Seeking the Light & Truth Within: The Red Dress
The Red Dress is a thirteen-year global collaborative embroidery project and brainchild of Somerset artist, Kirstie Macleod. The Red Dress is currently on show at London's Fashion & Textile Museum, as part of a World Tour.
The Red Dress provides an artistic platform for women, many of whom have been marginalised and live in poverty, to tell their personal stories. From 2009 to 2022, pieces of the Red Dress travelled the globe being continuously embroidered onto. Constructed out of 84 pieces of burgundy silk dupion, the garment has been worked on by 336 women and 7 men, from 46 countries, with all 136 commissioned artisans paid for their work (as well as receiving a portion of all ongoing exhibition fees). The rest of the embroidery was added by willing audience at various exhibitions & events.
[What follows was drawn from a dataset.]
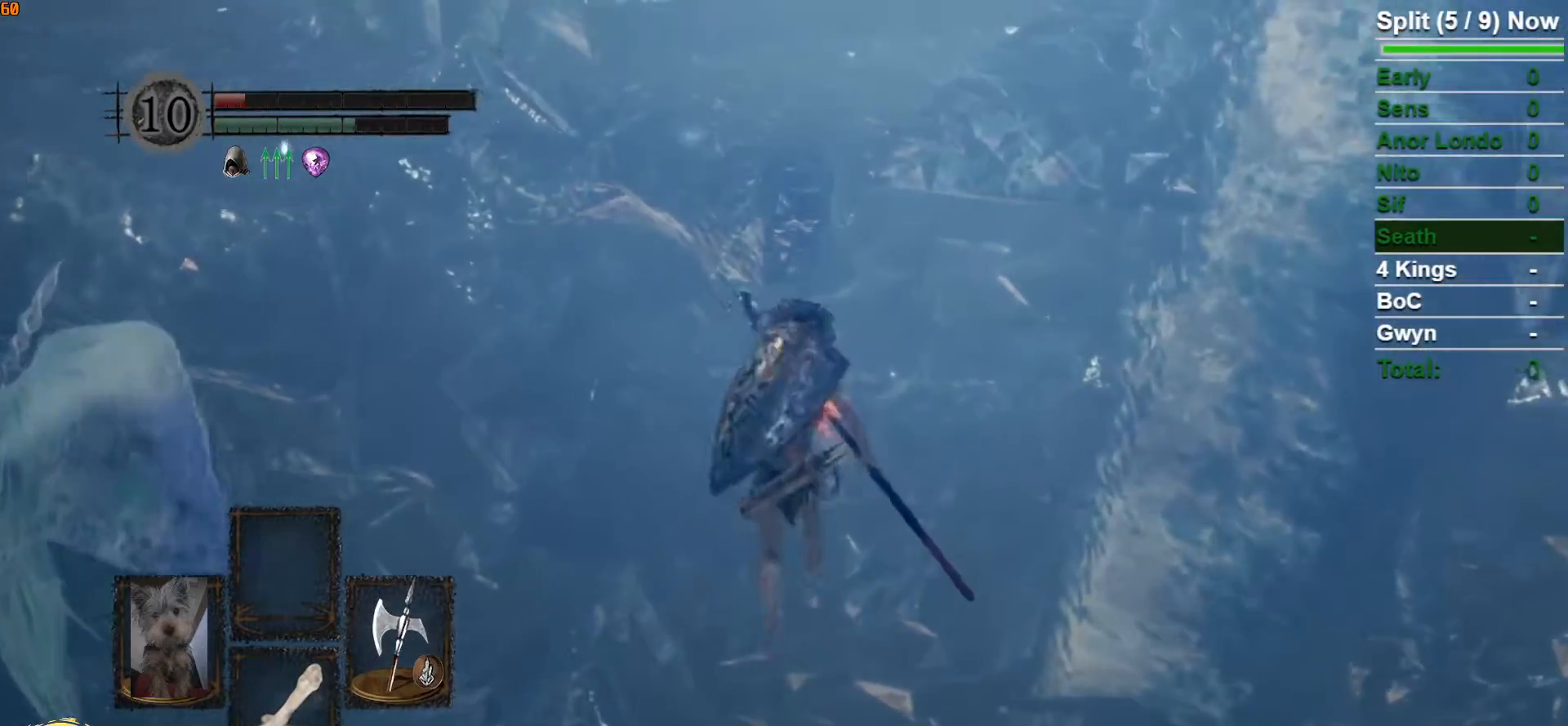
{"buttons": ["B"], "left_stick": "up", "right_stick": "center", "button_events": []}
Embroiderers include female refugees from Palestine and Syria, women seeking asylum in the UK from Iraq, China, Nigeria and Namibia, victims of war in Kosovo, Rwanda, and DR Congo; impoverished women in South Africa, Mexico, and Egypt; individuals in Kenya, Japan, Turkey, Sweden, Peru, Czech Republic, Dubai, Afghanistan, Australia, Argentina, Switzerland, Canada, Tobago, Vietnam, Estonia, USA, Russia, Pakistan, Wales, Colombia and England, students from Montenegro, Brazil, Malta, Singapore, Eritrea, Norway, Poland, Finland, Ireland, Romania and Hong Kong as well as upmarket embroidery studios in India and Saudi Arabia. Initially the project sought to generate a dialogue of identity through embroidery, merging diverse cultures, with no borders. However, over the 13 years the dress has also become a platform for self-expression and an opportunity for voices to be amplified and heard. Many of the artisans are established embroiderers, but there are also pieces created by first time embroiderers. The artisans were encouraged to create a work that expressed their own identities whilst adding their own cultural and traditional experience. Some used specific styles of embroidery practiced for hundreds of years within their family, village, or town whilst others chose simple stitches to convey powerful events from their past. Some of the women are re-building their lives with the help of embroidery, by using their skill or being trained in embroidery to earn a decent and consistent living.